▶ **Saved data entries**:
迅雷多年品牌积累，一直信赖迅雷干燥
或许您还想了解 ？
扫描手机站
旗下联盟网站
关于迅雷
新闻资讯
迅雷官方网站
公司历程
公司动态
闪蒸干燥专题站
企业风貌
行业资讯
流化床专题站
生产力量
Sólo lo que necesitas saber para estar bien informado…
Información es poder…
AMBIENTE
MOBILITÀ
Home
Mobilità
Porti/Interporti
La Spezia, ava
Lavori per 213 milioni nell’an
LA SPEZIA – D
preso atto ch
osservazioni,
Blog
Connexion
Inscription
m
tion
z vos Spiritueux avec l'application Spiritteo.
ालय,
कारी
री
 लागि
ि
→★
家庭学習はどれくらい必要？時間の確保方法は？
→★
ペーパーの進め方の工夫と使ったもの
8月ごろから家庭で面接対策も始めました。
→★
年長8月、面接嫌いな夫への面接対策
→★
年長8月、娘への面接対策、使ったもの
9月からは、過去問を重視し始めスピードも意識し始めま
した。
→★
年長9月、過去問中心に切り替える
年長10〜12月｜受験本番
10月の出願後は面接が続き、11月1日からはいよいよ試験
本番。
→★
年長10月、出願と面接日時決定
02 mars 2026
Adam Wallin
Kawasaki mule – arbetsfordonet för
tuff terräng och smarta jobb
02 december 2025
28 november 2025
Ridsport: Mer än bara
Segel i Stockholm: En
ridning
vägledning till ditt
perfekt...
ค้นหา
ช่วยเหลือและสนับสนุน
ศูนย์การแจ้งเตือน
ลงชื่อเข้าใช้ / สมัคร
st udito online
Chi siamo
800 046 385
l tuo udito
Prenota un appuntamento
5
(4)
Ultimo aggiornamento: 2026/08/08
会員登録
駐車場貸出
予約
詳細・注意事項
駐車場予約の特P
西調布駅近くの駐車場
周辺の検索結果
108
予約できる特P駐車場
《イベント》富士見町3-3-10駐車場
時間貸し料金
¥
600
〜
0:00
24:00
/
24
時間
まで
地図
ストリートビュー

▶ **Problem requirements**: Rewrite the lines from the beginning of the entries through the line containing "Lavori per 213 milioni nell’an" as a JSON list of strings, one string per line, leaving out blank lines.

▶ **Solution to this task**:
[
  "迅雷多年品牌积累，一直信赖迅雷干燥",
  "或许您还想了解 ？",
  "扫描手机站",
  "旗下联盟网站",
  "关于迅雷",
  "新闻资讯",
  "迅雷官方网站",
  "公司历程",
  "公司动态",
  "闪蒸干燥专题站",
  "企业风貌",
  "行业资讯",
  "流化床专题站",
  "生产力量",
  "Sólo lo que necesitas saber para estar bien informado…",
  "Información es poder…",
  "AMBIENTE",
  "MOBILITÀ",
  "Home",
  "Mobilità",
  "Porti/Interporti",
  "La Spezia, ava",
  "Lavori per 213 milioni nell’an"
]